| Action item |
Every line of the records that holds the word "perte" should be copied out.

[Extracted records]
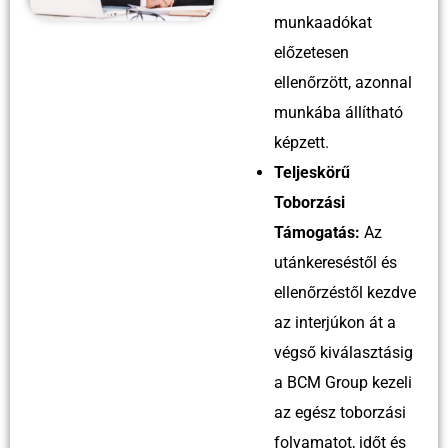
munkaadókat
előzetesen
ellenőrzött, azonnal
munkába állítható
képzett.
Teljeskörű
Toborzási
Támogatás:
Az
utánkereséstől és
ellenőrzéstől kezdve
az interjúkon át a
végső kiválasztásig
a BCM Group kezeli
az egész toborzási
folyamatot, időt és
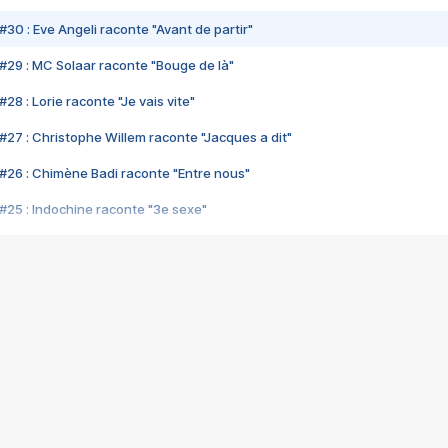
#30 : Eve Angeli raconte "Avant de partir"
#29 : MC Solaar raconte "Bouge de là"
28 : Lorie raconte "Je vais vite"
#27 : Christophe Willem raconte "Jacques a dit"
#26 : Chimène Badi raconte "Entre nous"
#25 : Indochine raconte "3e sexe"
#24 : Zaho raconte "C'est chelou"
#23 : Patrick Bruel raconte "Au café des délices"
#22 : Kyo raconte "Le chemin"
#21 : Nolwenn Leroy raconte "Cassé"
#20 : Patrick Hernandez raconte "Born to be alive"
#19 : Lorie raconte "Près de moi"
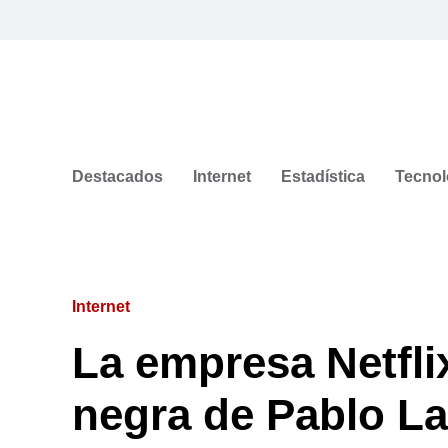
Destacados
Internet
Estadística
Tecnol
Internet
La empresa Netfl
negra de Pablo La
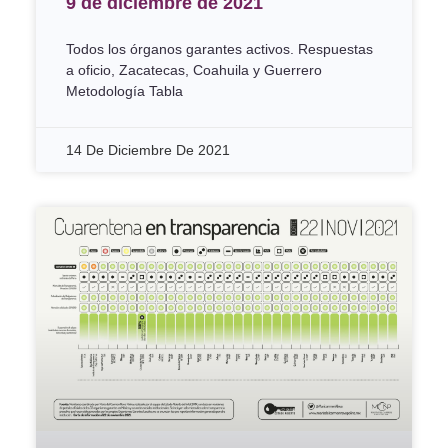
9 de diciembre de 2021
Todos los órganos garantes activos. Respuestas
a oficio, Zacatecas, Coahuila y Guerrero
Metodología Tabla
14 De Diciembre De 2021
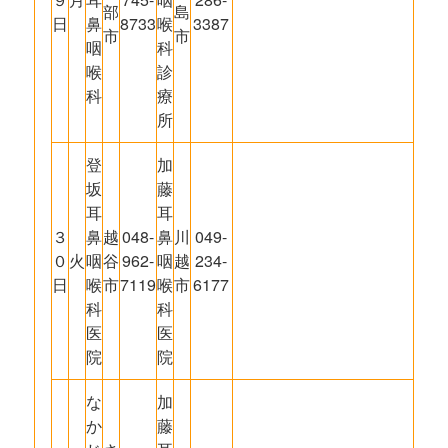
部
島
日
鼻
8733
喉
3387
市
市
咽
科
喉
診
科
療
所
登
加
坂
藤
耳
耳
３
鼻
越
048-
鼻
川
049-
０
火
咽
谷
962-
咽
越
234-
日
喉
市
7119
喉
市
6177
科
科
医
医
院
院
な
加
か
藤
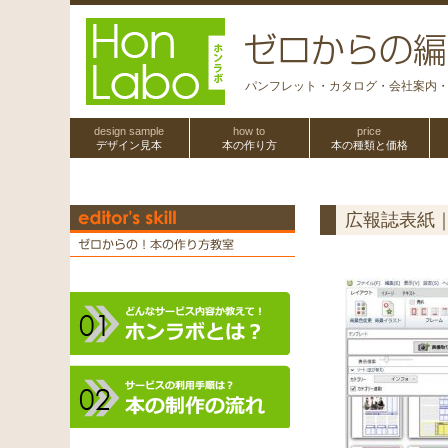
パンフレット・カタログ・会社案内
design sample
how to
price
デザイン見本
本の作り方
本の種類と価格
広報誌表紙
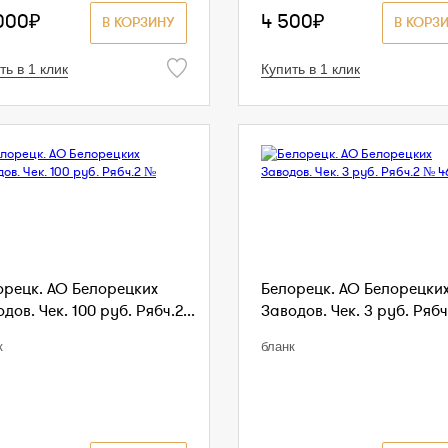
000₽
4 500₽
В КОРЗИНУ
В КОРЗ
ть в 1 клик
Купить в 1 клик
орецк. АО Белорецких
Белорецк. АО Белорецки
дов. Чек. 100 руб. Рябч.2...
Заводов. Чек. 3 руб. Рябч.
к
бланк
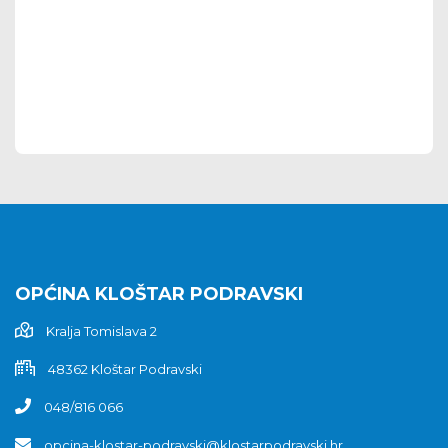
OPĆINA KLOŠTAR PODRAVSKI
Kralja Tomislava 2
48362 Kloštar Podravski
048/816 066
opcina-klostar-podravski@klostarpodravski.hr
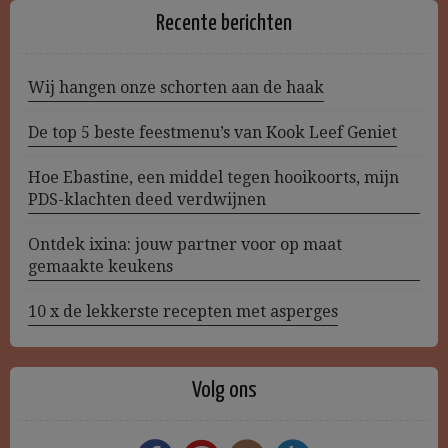
Recente berichten
Wij hangen onze schorten aan de haak
De top 5 beste feestmenu’s van Kook Leef Geniet
Hoe Ebastine, een middel tegen hooikoorts, mijn
PDS-klachten deed verdwijnen
Ontdek ixina: jouw partner voor op maat
gemaakte keukens
10 x de lekkerste recepten met asperges
Volg ons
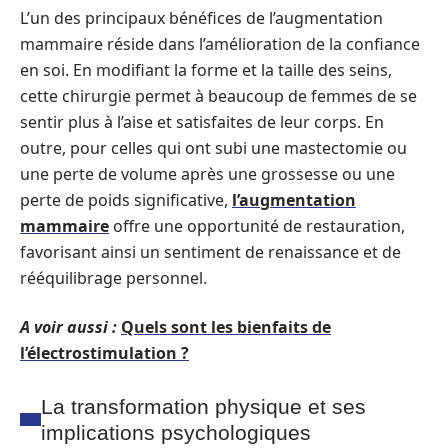
L’un des principaux bénéfices de l’augmentation
mammaire réside dans l’amélioration de la confiance
en soi. En modifiant la forme et la taille des seins,
cette chirurgie permet à beaucoup de femmes de se
sentir plus à l’aise et satisfaites de leur corps. En
outre, pour celles qui ont subi une mastectomie ou
une perte de volume après une grossesse ou une
perte de poids significative,
l’augmentation
mammaire
offre une opportunité de restauration,
favorisant ainsi un sentiment de renaissance et de
rééquilibrage personnel.
A voir aussi :
Quels sont les bienfaits de
l’électrostimulation ?
La transformation physique et ses
implications psychologiques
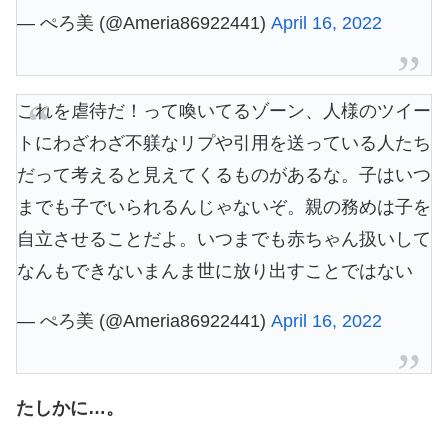
— ぺろ美 (@Ameria86922441)
April 16, 2022
これを虐待だ！って喚いてるゾーン、人様のツイー
トにわざわざ不躾なリプや引用を送っている人たち
だって考えると見えてくるものがあるな。子はいつ
までも子でいられるんじゃないぞ。親の務めは子を
自立させることだよ。いつまでも赤ちゃん扱いして
なんもできないまんま世に放り出すことではない
— ぺろ美 (@Ameria86922441)
April 16, 2022
たしかに…。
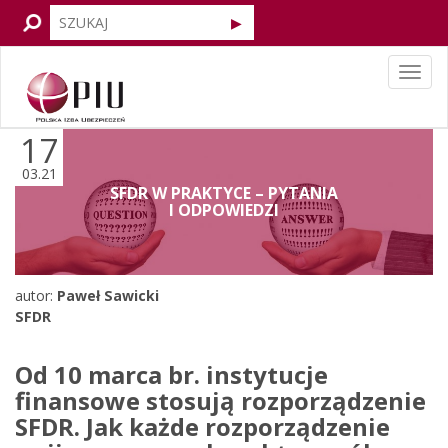
Tog
navi
17
03.21
SFDR W PRAKTYCE – PYTANIA
I ODPOWIEDZI
autor:
Paweł Sawicki
SFDR
Od 10 marca br. instytucje
finansowe stosują rozporządzenie
SFDR. Jak każde rozporządzenie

| Response area |
une perte de volume après une grossesse ou une
perte de poids significative,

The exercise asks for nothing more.